On Sunday 10 Apr 2011 11:08:12 pm Shoba Narayan wrote:

> Shoba Narayan
> http://shobanarayan.com/
> 
Shoba I just read your impassioned piece that was missing from my inbox.

You wrote

>Economists have long tried to explain the “missing women of Asia”,

and you also write about this

>In Usilampatti taluk in Tamil Nadu, women give the newborn milk laced with
> erukkam paal (sap of Calotropis gigantea). The infant sucks the milk
> greedily and dies within an hour. Penn-sisu-kolai (girl-baby murder)

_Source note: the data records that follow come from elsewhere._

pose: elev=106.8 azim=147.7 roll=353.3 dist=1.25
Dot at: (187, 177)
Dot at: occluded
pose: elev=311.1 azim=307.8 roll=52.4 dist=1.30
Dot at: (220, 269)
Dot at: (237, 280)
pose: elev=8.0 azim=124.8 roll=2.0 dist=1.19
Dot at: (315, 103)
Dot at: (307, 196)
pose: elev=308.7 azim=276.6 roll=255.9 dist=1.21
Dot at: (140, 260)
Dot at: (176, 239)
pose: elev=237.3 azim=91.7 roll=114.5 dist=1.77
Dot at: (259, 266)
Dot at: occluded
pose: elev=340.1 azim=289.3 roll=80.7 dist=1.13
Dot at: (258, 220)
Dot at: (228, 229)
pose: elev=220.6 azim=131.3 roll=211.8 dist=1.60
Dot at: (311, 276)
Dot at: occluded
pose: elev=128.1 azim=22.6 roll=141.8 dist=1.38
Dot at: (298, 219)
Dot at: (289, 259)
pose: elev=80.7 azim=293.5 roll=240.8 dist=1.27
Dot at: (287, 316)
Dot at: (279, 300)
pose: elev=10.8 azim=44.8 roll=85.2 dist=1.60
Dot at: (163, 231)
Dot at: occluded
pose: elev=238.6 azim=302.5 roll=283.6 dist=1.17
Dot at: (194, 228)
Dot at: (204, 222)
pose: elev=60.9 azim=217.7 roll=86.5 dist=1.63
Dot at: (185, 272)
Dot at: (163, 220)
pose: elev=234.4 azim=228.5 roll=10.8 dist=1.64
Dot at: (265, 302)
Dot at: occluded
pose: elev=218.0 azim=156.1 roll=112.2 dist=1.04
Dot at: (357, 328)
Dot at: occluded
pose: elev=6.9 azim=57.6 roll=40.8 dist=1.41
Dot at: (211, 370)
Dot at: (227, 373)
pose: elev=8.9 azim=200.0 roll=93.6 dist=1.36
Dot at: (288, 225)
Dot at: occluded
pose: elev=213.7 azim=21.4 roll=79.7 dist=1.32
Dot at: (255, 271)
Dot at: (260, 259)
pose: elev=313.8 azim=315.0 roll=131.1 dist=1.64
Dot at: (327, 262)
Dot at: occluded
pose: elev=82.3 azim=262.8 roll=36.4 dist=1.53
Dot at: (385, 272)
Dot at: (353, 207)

But please allow me to point out that technology and modernity have aggravated 
the situation IMHO.

Oh I am sure girl children were murdered in the old days. but going through 
family histories it appears to me that murder of the girl child is less common 
than the scaremongering would suggest. 

I use the expression "scaremongering" because I believe girl child murder may 
be a bogey - a target that is being looked at while other causes are actually 
more significant.

In the days before anyone held a census and in the days before ultrasound sex 
determination - the birth of a girl was more likely to be accepted with some 
regret. Perhaps the girl was "allowed to die" more easily after a childhood 
illness. 

But the advent of ultrasound scans and abortion clinics has surely aggravated 
the situation. Girl-child murders undoubtedly occur - but are probably not as 
common as selective abortion. 

I admit it is very difficult to get statistics of which particular cause leads 
to the maximum attrition in the number of girls, and logic cannot be a 
substitute for hard facts,  but in a country where abortion does not amount to 
murder it surely offers a safe and "legal" alternative to  murder after birth.